→ **Data for this exercise**:
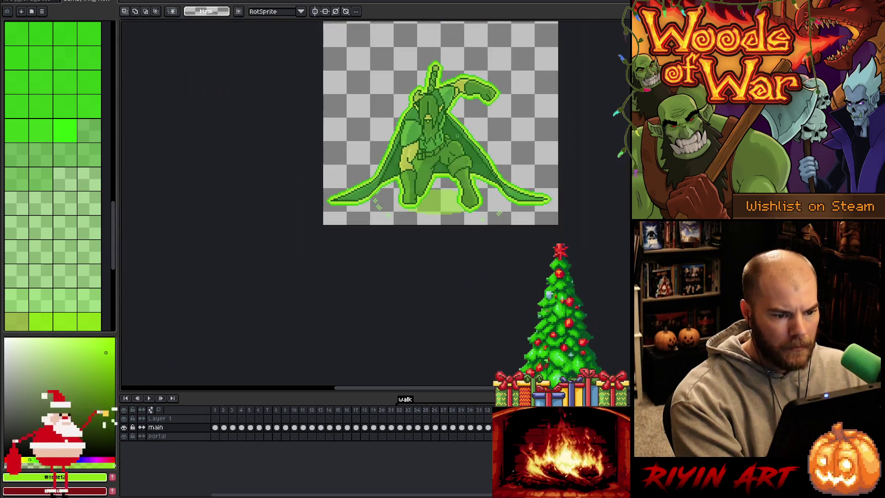
# - Zoom in and out around the knight and halt the walk playback on one frame
pyautogui.scroll(2, 469, 57)
pyautogui.scroll(-1, 450, 170)
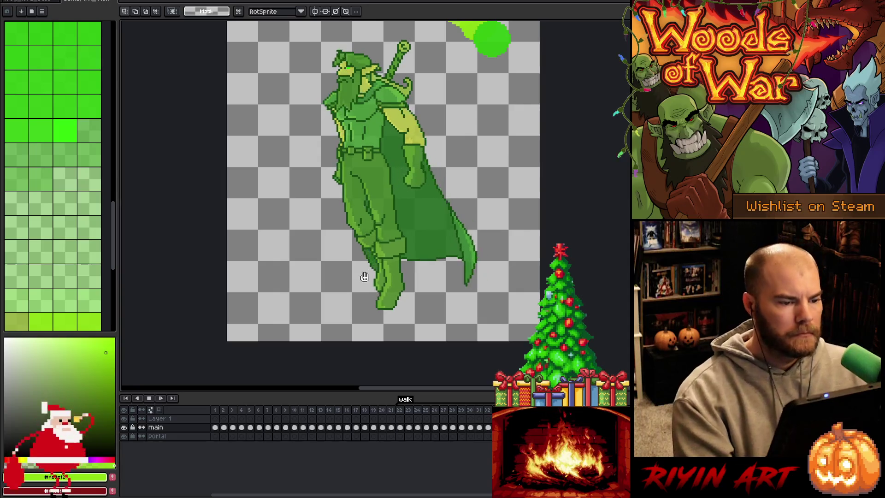
pyautogui.scroll(-2, 340, 228)
pyautogui.scroll(2, 340, 230)
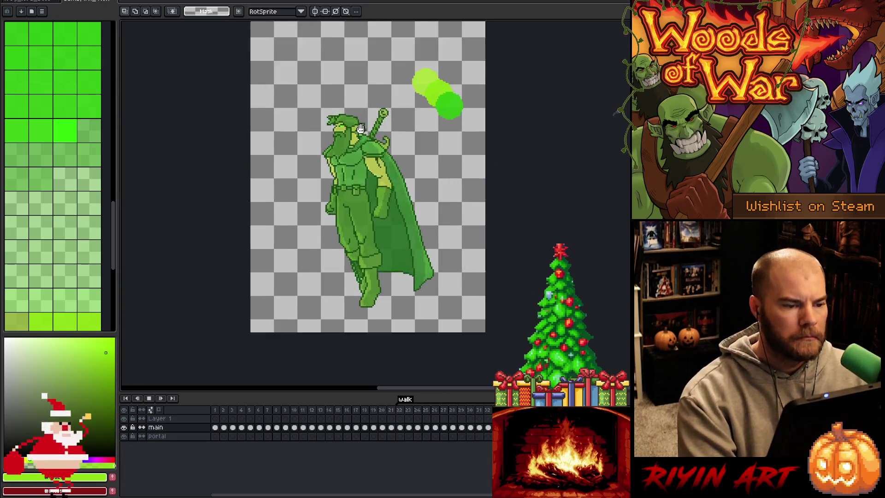
pyautogui.scroll(-1, 340, 241)
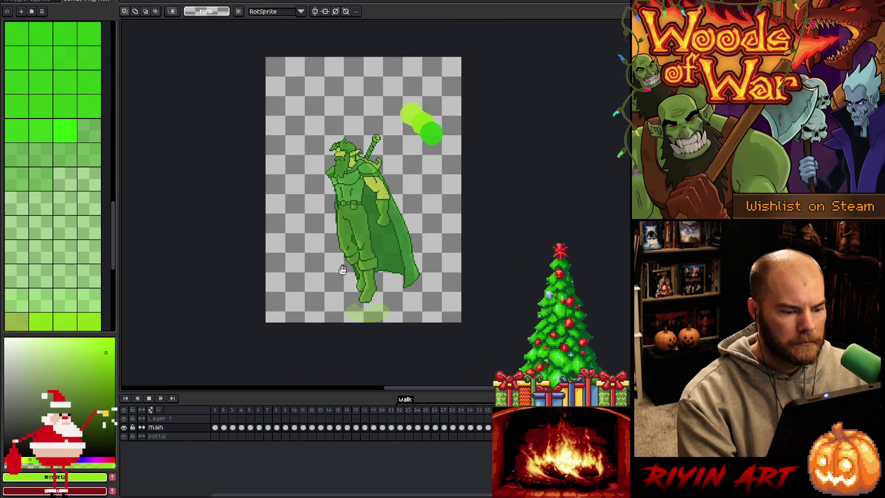
pyautogui.press('Return')
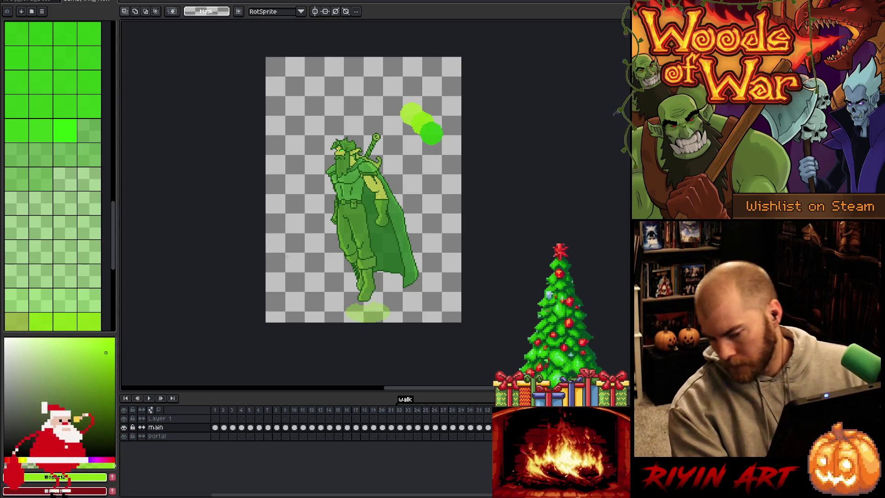
pyautogui.scroll(2, 329, 218)
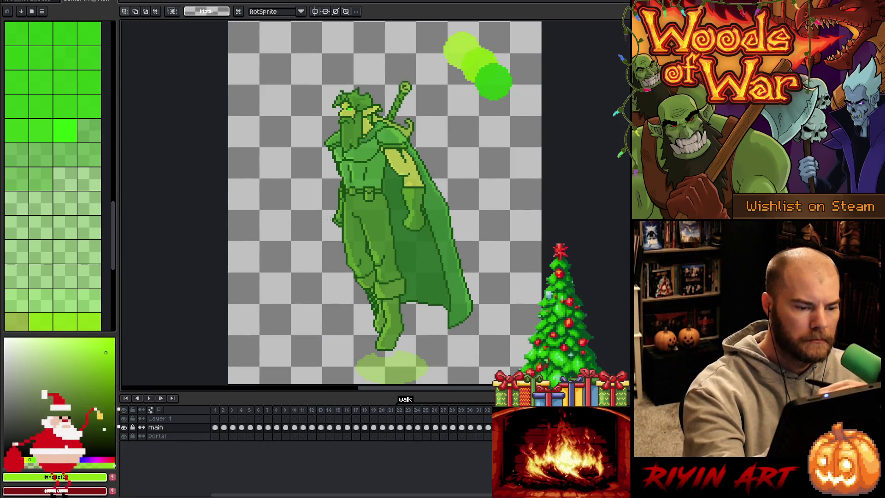
# - Draw a dark outline stroke along the torso edge and delete stray outline pixels
pyautogui.press('b')
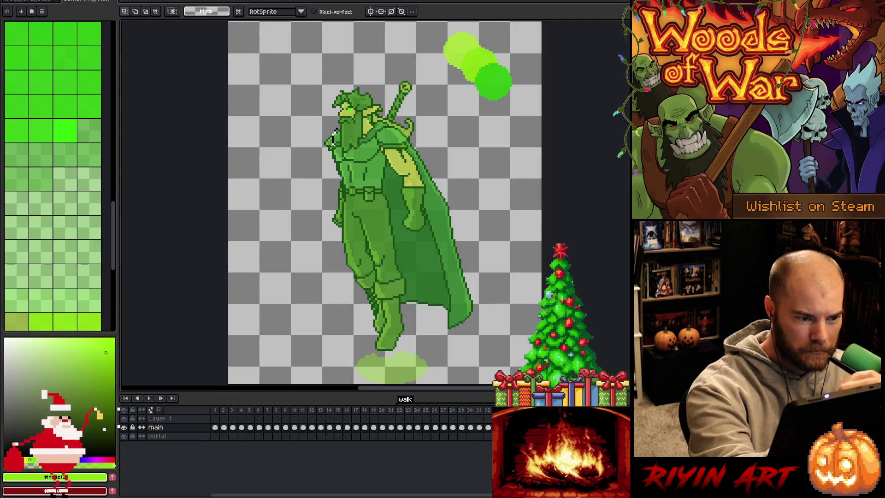
pyautogui.moveTo(332, 159)
pyautogui.mouseDown()
pyautogui.moveTo(335, 179)
pyautogui.moveTo(304, 138)
pyautogui.moveTo(335, 124)
pyautogui.mouseUp()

→ **Work required**: Which lines hold the string "moveTo"? Copy all of them from the data above.

→ **Exercise output**:
pyautogui.moveTo(332, 159)
pyautogui.moveTo(335, 179)
pyautogui.moveTo(304, 138)
pyautogui.moveTo(335, 124)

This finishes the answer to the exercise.